The prevailing issue being, politicians - under the false pretense that they paid to be "leaders" (read: look at me! look at what I can do!!) instead of problem solvers - grab their hammer and do what they already do...pound away.
How's that working out for us?
Note: I'm not suggesting a solution per se. Simply acknowledging that we have a problem, and the general nature of that problem.
I don't think that's as unreasonable as you make it sound. Laws should not be the knee-jerk reaction to every problem; there are many who think they should be effectively be a last-resort measure (when there truly is no other alternative). Obviously, there is large political disagreement on this issue (viz: conservatives vs. liberals, to use American jargon).
I wouldn't qualify this as a knee-jerk reaction. I'm not saying it's not misguided in its current form. What I mean is that tax evasion in the EU is a well-known problem, and a fix is looooong overdue.
> Obviously, there is large political disagreement on this issue (viz: conservatives vs. liberals, to use American jargon).
There is not as much disagreement as it can sometimes seem, between those particular groups, as ID'ed using that jargon.
The American Conservatives and the American Liberals both think that laws should be the knee-jerk reaction to certain sets of problems.

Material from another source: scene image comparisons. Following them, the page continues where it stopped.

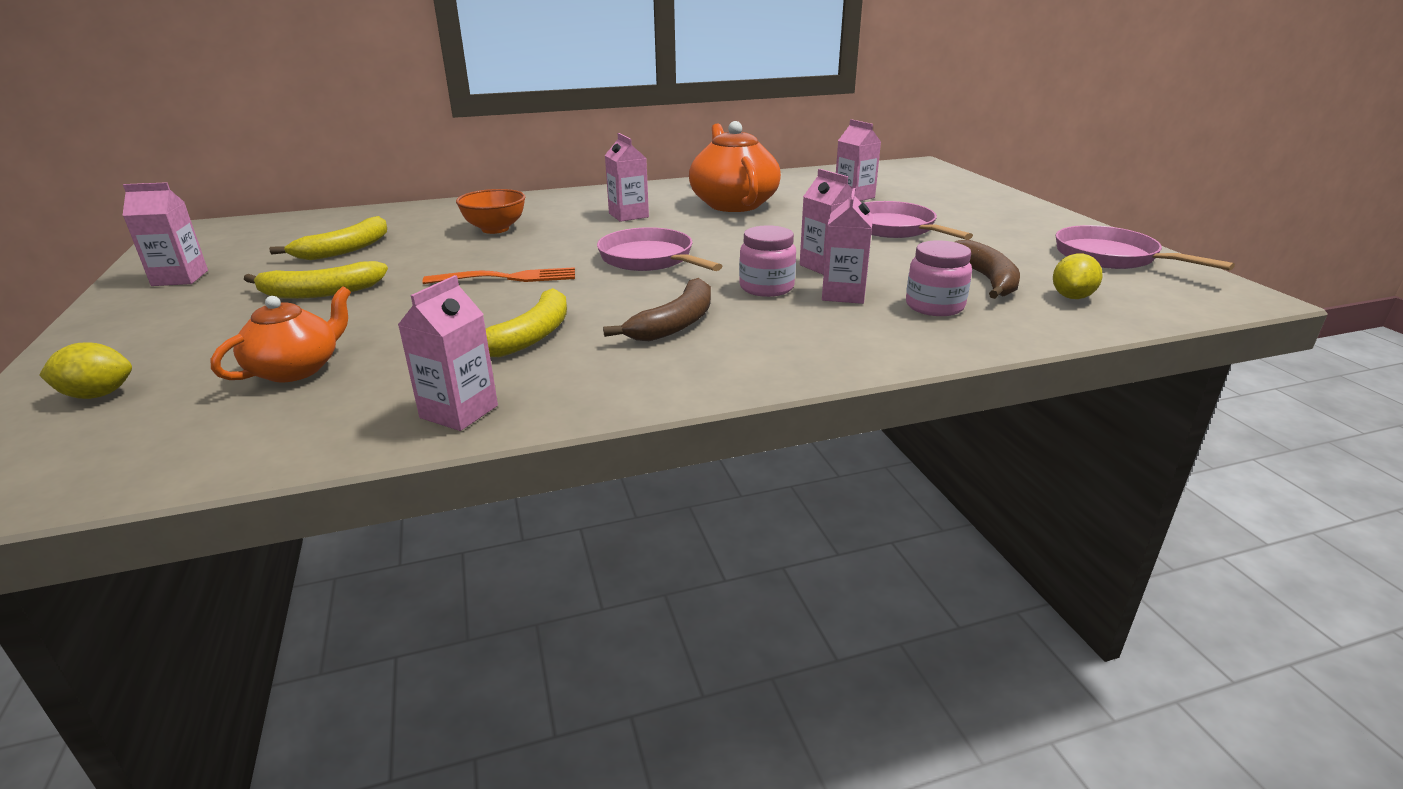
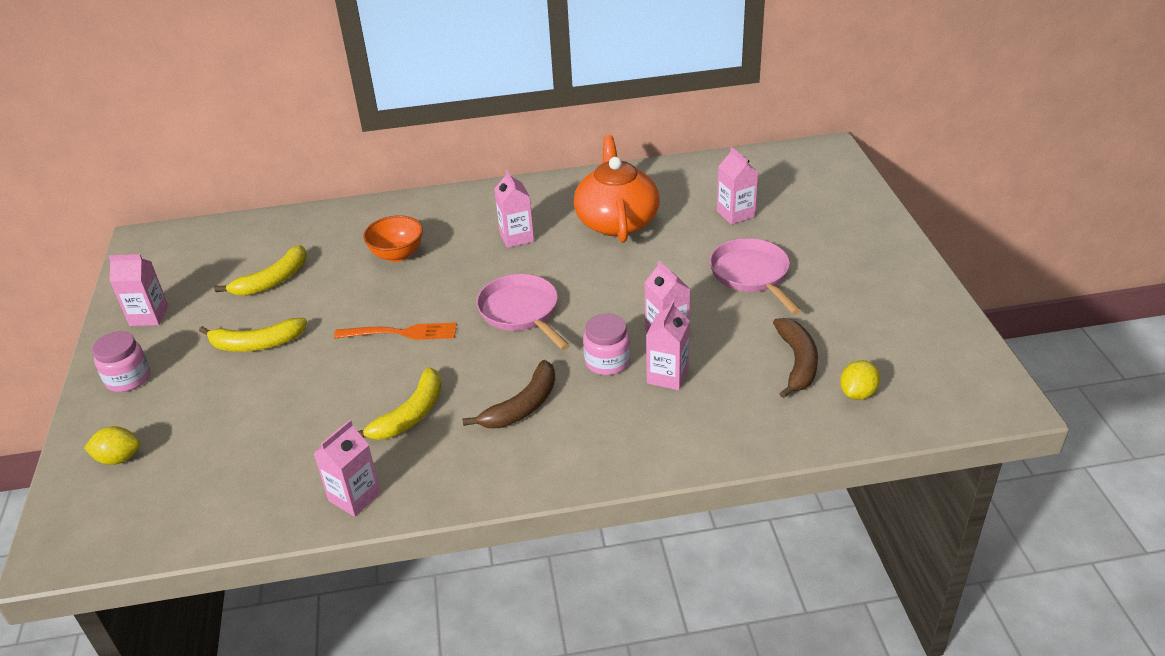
camera: 10 degrees right, 10 degrees up
orange teapot [211,286,351,382] -> none
pink jar [906,240,972,316] -> pink jar moved to [92,331,150,392]
pink pan [1056,225,1235,270] -> none

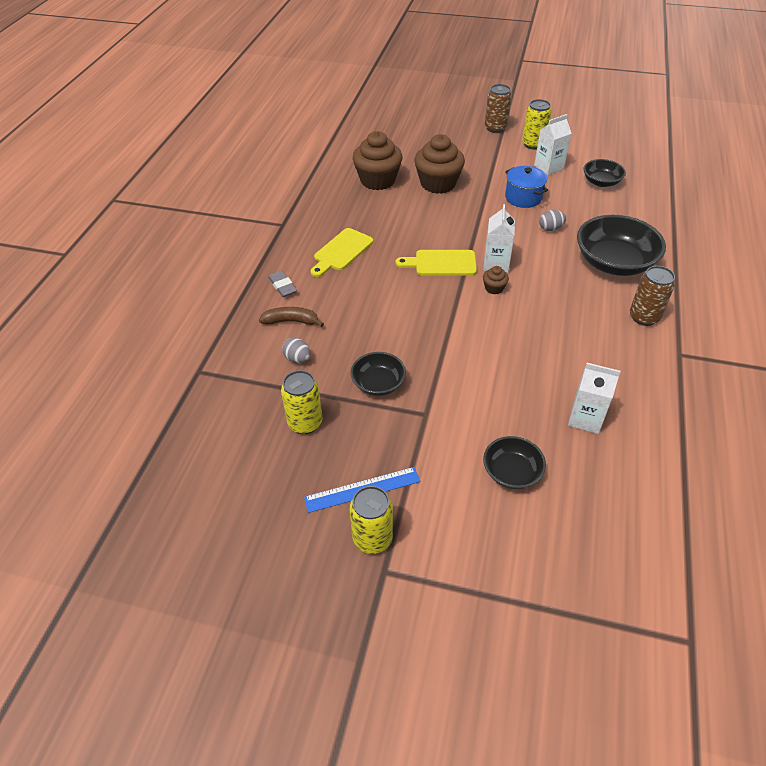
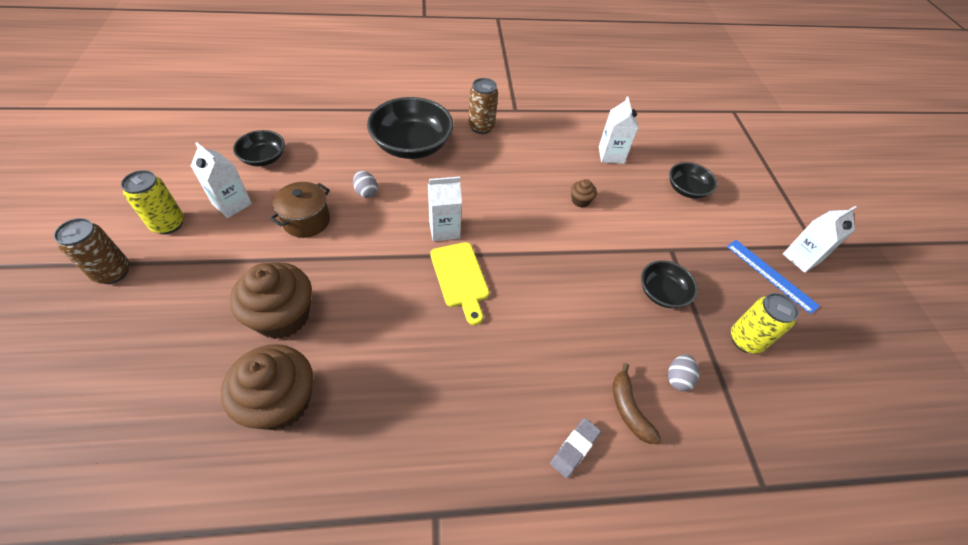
camera: 115 degrees left, 5 degrees up
yellow cutting board [310,228,373,277] -> none
yellow can [350,486,393,554] -> white carton [783,206,856,273]
brown cupcake [483,266,509,294] -> brown cupcake moved to [571,179,597,208]
blue pot [505,166,548,208] -> brown pot [270,182,330,238]

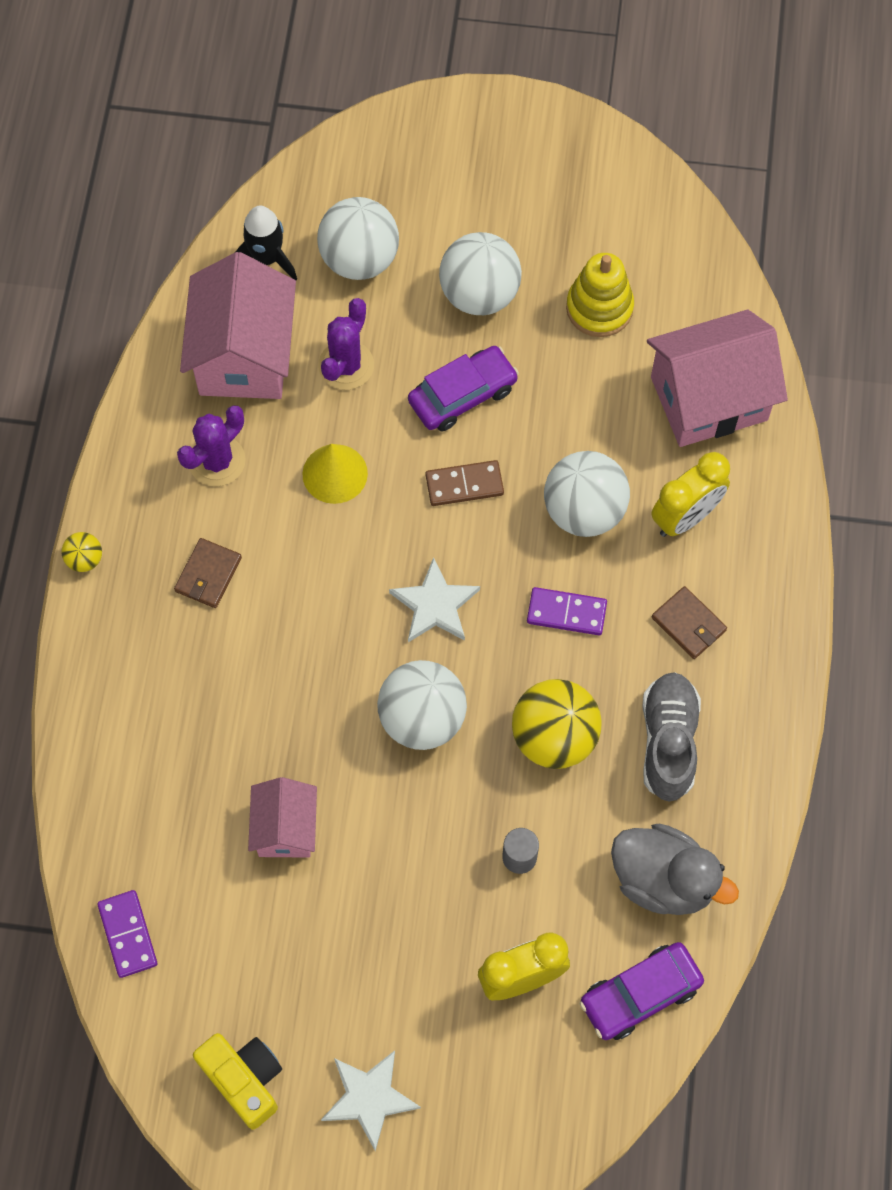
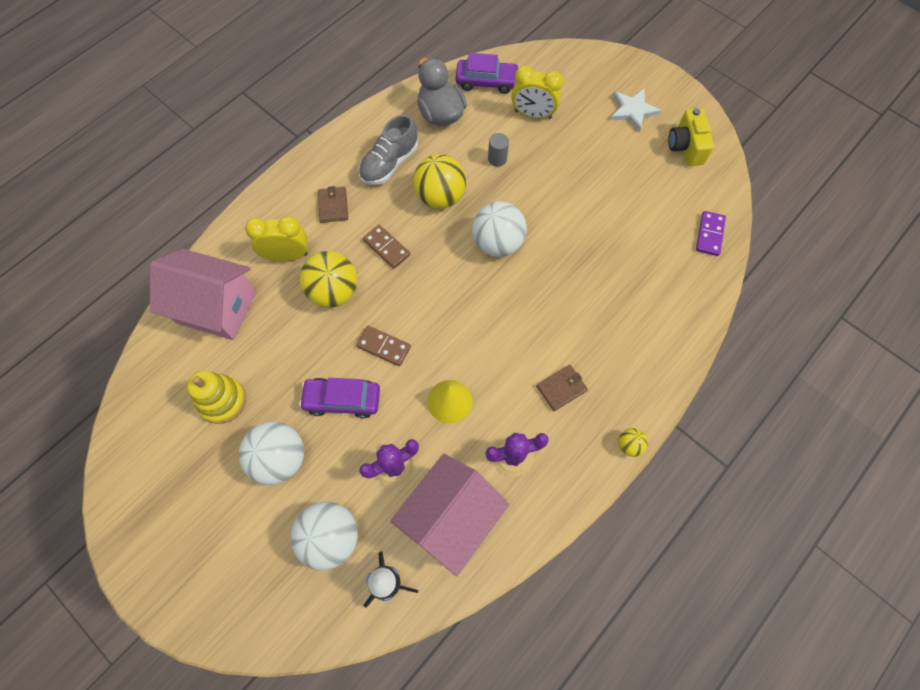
camera: 145 degrees left, 0 degrees up
pink house [248,777,317,858] -> none
white star [389,557,480,642] -> none
purple domino [527,587,607,635] -> brown domino [363,225,410,268]
white ball [544,451,630,537] -> yellow ball [300,251,357,308]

Their differences lie in which problems those are: by and large, the Conservatives say that those are the social problems, and the Liberals say that those are the economic problems.
But you are right, there are many who think they should be a last-resort measure in all-but-every case: the American jargon calls them Libertarians, and the American first-past-the-post voting system calls them personae non gratae.